══ Extrait retenu ══

Cette décision découlait d’une disposition de la « National
Parliament Electoral Provisions Act » (loi relative aux dispositions
électorales nationales du parlement) qui prévoyait qu’« aucune élection ne
sera valide s’il y a eu corruption ou pratique illégale relativement à celle-ci
par le candidat ou son agent » [8]. En s’appuyant sur la jurisprudence,
le juge a estimé que ce paragraphe n’exigeait pas que l’action en question ait
affecté le résultat des élections pour que ces dernières soient invalidées. Il
suffisait que les agissements relèvent de l’infraction de « corruption
électorale » figurant dans la loi [9], ce qui les rendrait illégaux, même s’il
n’y a pas eu corruption. Alors qu’il était nécessaire d’examiner la question de
savoir si le candidat avait eu l’intention spécifique d’influencer les
électeurs, le juge a indiqué que l’intention requise pouvait être déterminée au
vu des circonstances.

═══
══ Informations fournies ══

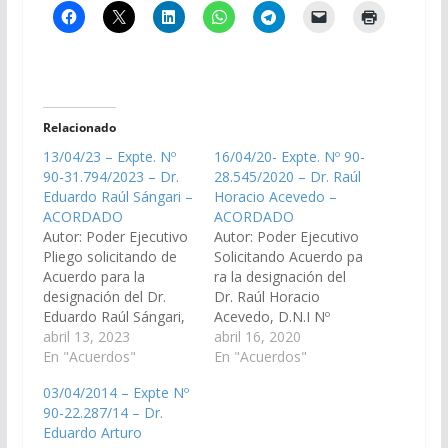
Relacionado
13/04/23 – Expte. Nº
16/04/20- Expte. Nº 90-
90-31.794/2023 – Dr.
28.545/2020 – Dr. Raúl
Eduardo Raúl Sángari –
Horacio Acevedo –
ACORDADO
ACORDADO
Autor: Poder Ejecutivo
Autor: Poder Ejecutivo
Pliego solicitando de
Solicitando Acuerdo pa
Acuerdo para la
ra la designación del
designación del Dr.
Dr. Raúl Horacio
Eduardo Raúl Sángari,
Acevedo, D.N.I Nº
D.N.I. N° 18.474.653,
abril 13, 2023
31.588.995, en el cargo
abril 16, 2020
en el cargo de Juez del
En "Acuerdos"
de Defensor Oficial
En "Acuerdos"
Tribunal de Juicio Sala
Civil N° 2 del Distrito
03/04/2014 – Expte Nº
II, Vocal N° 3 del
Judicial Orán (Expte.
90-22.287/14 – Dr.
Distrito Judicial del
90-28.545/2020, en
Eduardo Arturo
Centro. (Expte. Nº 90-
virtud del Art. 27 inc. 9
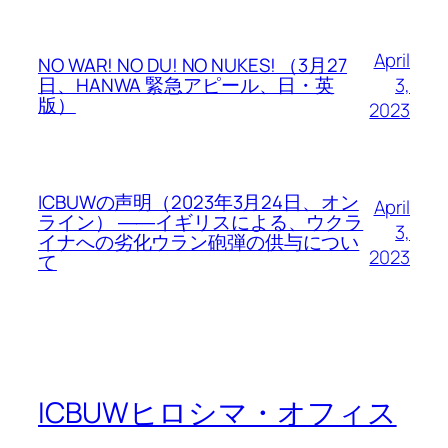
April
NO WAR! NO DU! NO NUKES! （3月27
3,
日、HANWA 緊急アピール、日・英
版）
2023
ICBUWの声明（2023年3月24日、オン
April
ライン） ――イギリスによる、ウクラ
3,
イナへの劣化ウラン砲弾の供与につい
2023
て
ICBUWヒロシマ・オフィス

═══
══ Informations fournies ══

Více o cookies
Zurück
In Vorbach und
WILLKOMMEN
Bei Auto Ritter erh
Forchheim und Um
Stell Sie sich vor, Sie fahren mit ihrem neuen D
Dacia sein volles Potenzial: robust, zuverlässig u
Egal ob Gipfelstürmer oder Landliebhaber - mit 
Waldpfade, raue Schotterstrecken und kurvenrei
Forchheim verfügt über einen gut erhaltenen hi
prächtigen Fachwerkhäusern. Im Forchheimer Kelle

═══

__Consignes de réalisation__: Prolongez l'extrait sur l'invalidation d'une élection pour corruption électorale à partir de sa dernière phrase.

__Réponse attendue__:
Le candidat avait été aperçu donnant une petite somme d’argent
(50 SBD, soit 7 dollars US chacun) à une dizaine de personnes qui
avaient pagayé sur une distance considérable pour assister un événement de
campagne ; promettant à des électeurs que 300 panneaux solaires leur
seraient livrés en tant que « résultat escompté » de son
élection ; l’on savait par ailleurs qu’il était responsable de la
distribution d’un certain nombre de lecteurs MP3à des électeurs. (Certains des
lecteurs ont par la suite été récupérés par des personnes associées au
candidat, soi-disant parce que les bénéficiaires n’avaient pas voté pour lui.)
Ces agissements n’étaient pas anodins, mais la preuve de l’intention
n’était pas évidente. En effet, les dons en espèces n’ont pas été versés
explicitement en échange d’une contrepartie.
La promesse de livraison de panneaux solaires a été annoncée publiquement
et ne se limitait pas aux partisans. Même chose pour les lecteurs MP3, qui ont
été distribués aux électeurs avant l’élection. Le juge a fait valoir, toutefois,
que ces facteurs devaient être considérés en fonction des pratiques habituelles
d’offre de cadeaux dans la région, selon lesquelles l’acceptation d’un cadeau
entraînait une obligation correspondante.
La Cour a par conséquent conclu que le candidat avait perdu son
mandat en raison d’agissements illégaux et que de nouvelles élections devaient
avoir lieu. (Cette conclusion a toutefois engendré une situation étrange car,
en vertu du système législatif, le candidat pouvait participer à l’élection
partielle et briguer le siège duquel il avait été déchu).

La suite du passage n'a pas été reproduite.